Excerpt to read section start

Low-value care refers to interventions for which harms typically exceed benefits (e.g., antibiotics for the common cold) or interventions for which the costs outweigh the benefits (e.g., routine neuroimaging for children with head trauma).1 Eliminating the use of low-value care in children is crucial for several reasons.
First, it is widespread. In an analysis of Medicaid and private insurance claims data from 12 U.S. states, 11.0% of publicly insured children and 8.9% of privately insured children received any of 20 low-value services at least once during 2014. These services included prescriptions for cough and cold medications in young children, skin prick or immunoglobulin E testing in children with atopic dermatitis, screening for cervical cancer in adolescents, screening for vitamin D deficiency, and testing for group A streptococcal pharyngitis before three years of age.2 In a study of 2016 private insurance claims data, 10.6% of U.S. children received at least one antibiotic prescription for a condition that did not justify the use of antibiotics.3 The true prevalence of low-value care in children is likely higher than suggested by these studies, which assessed only services that can be classified as low-value using information available in claims data.2,3
Second, low-value care can harm children and their families. Physical harms can occur over the short term, such as emergency department visits for anaphylaxis after unnecessary antibiotic exposure, or over the long term, such as radiation-induced malignancy from unnecessary imaging tests during childhood.4,5 Emotional harms include the stress associated with false-positive test results and the anxiety many children experience during medical interventions.
Finally, low-value care in children is costly, both for the health care system and families. One analysis estimated that $227 million was spent on 20 low-value services in 2014 for privately insured U.S. children alone; families paid for one-third of this cost out of pocket.6 Notably, this estimate does not account for downstream costs associated with low-value care, such as the cost of follow-up evaluation for abnormal test results that prove to be clinically meaningless.
The case scenario presented in the Lown Right Care department in this issue of American Family Physician illustrates the harms of low-value care in children.7 In the scenario, an electrocardiogram (ECG) is performed in an adolescent during a preparticipation sports examination even though the patient lacks risk factors for sudden cardiac death. Because of potentially concerning ECG findings, the patient is excluded from sports until a cardiologist interprets these findings as benign during a follow-up visit. In this example, harms included the temporary exclusion from sports, the direct costs of ECGs and the cardiology visit, and the indirect costs to the family (e.g., costs of transportation to the cardiologist visit, missed school or work). The ECG may have also caused unnecessary emotional stress to the patient and family because it erroneously raised the possibility of a potentially life-threatening cardiac disorder.

Excerpt to read section end

▶ _Tasks to perform_:
- a) Please return the stretch of the passage on low-value care in children from "Low-value care refers" through "for several reasons.", word for word.
- b) In the passage on low-value care in children, how much of the $227 million spent on low-value services for privately insured children in 2014 did families pay out of pocket?

Given material section start

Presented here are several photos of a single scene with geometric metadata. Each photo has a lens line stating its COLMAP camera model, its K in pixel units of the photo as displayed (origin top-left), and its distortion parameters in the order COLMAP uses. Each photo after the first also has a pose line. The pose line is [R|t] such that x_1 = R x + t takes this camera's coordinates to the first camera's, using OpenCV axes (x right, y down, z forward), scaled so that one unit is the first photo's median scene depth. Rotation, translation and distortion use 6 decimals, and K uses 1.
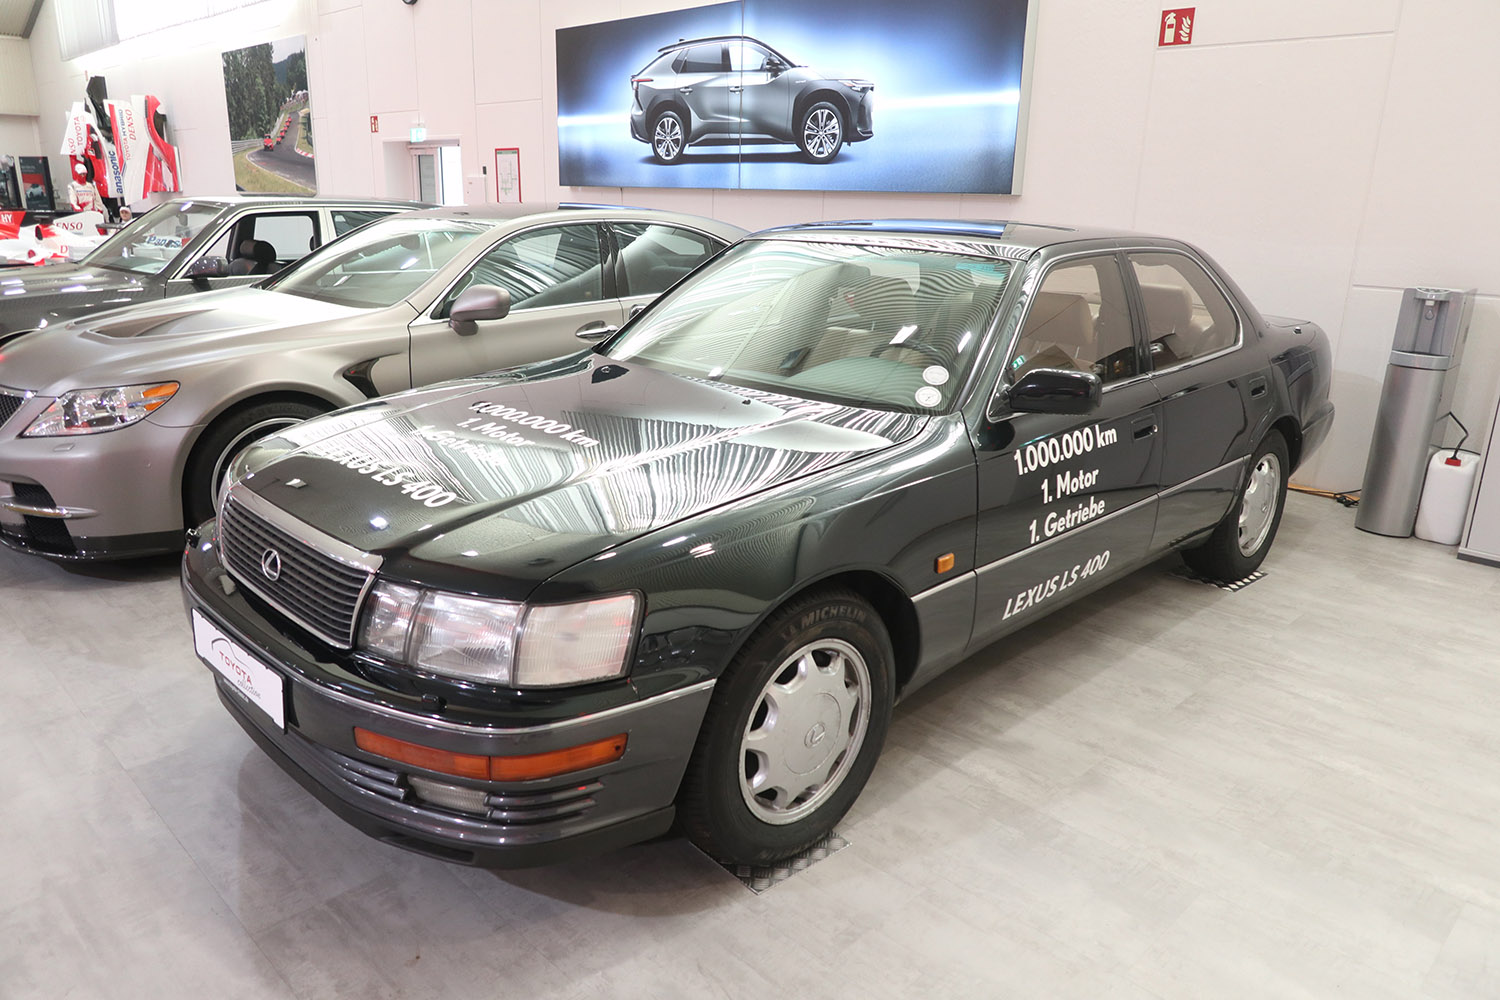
lens RADIAL K [[1222.9, 0, 750.0], [0, 1222.9, 500.0], [0, 0, 1]] dist [0.026989, 0.003988]
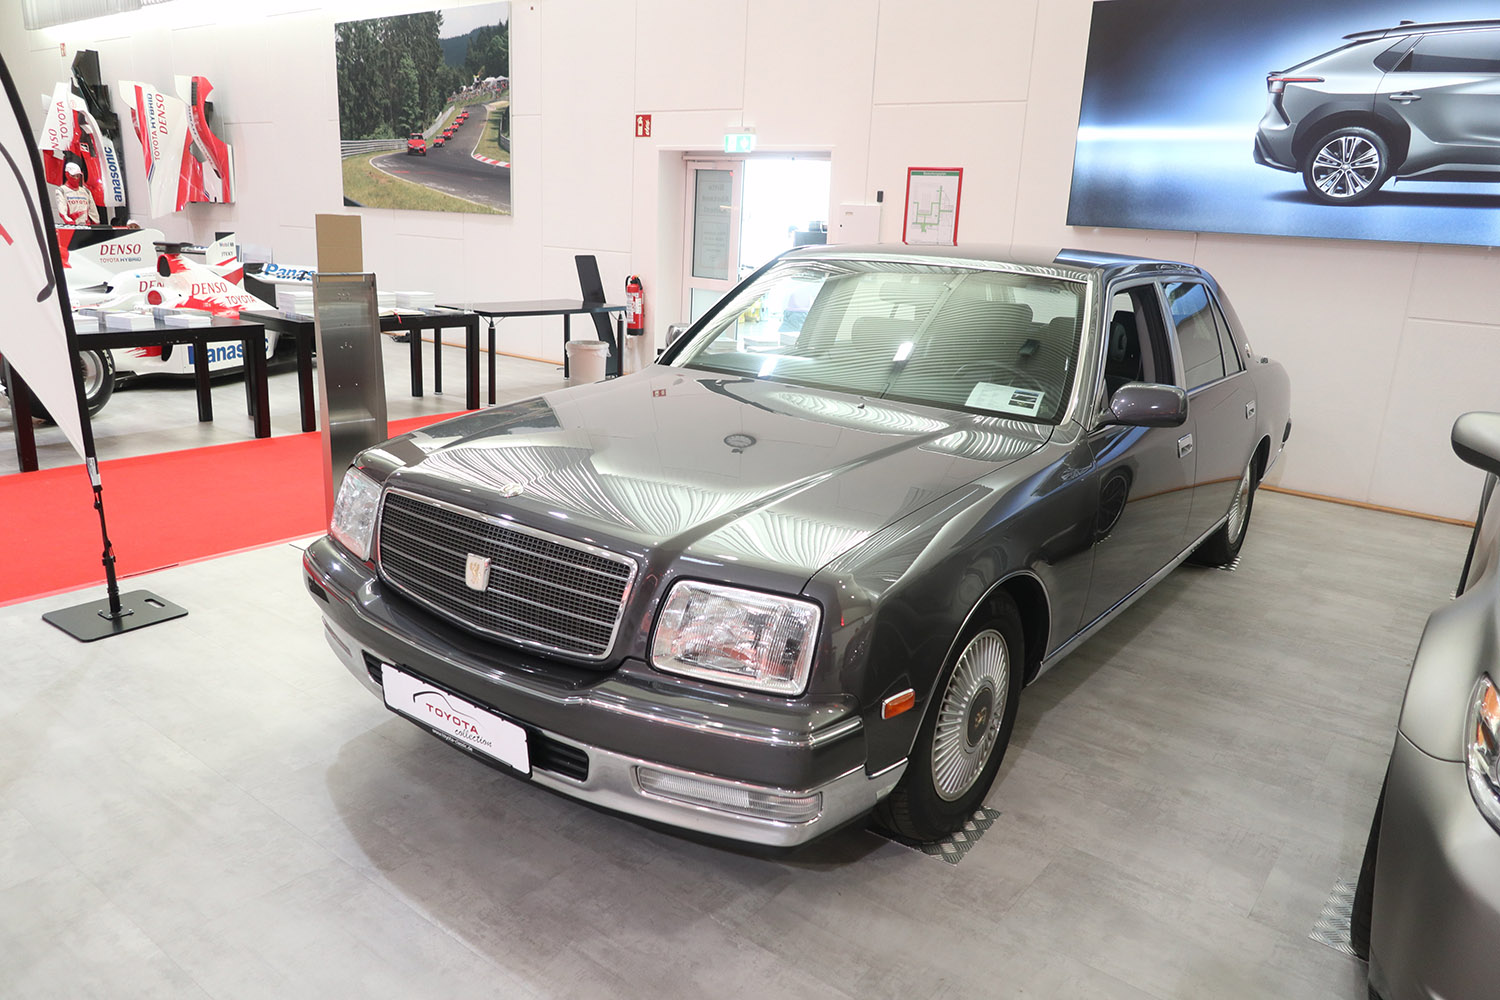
lens RADIAL K [[1064.4, 0, 750.0], [0, 1064.4, 500.0], [0, 0, 1]] dist [-0.004932, -0.002318]
pose [[0.976668, -0.022404, 0.213585, -0.356354], [0.018336, 0.999611, 0.021005, -0.087140], [-0.213972, -0.016599, 0.976699, 0.334207]]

Given material section end

▶ _Set of answers_:
- a)
Low-value care refers to interventions for which harms typically exceed benefits (e.g., antibiotics for the common cold) or interventions for which the costs outweigh the benefits (e.g., routine neuroimaging for children with head trauma).1 Eliminating the use of low-value care in children is crucial for several reasons.

- b) One-third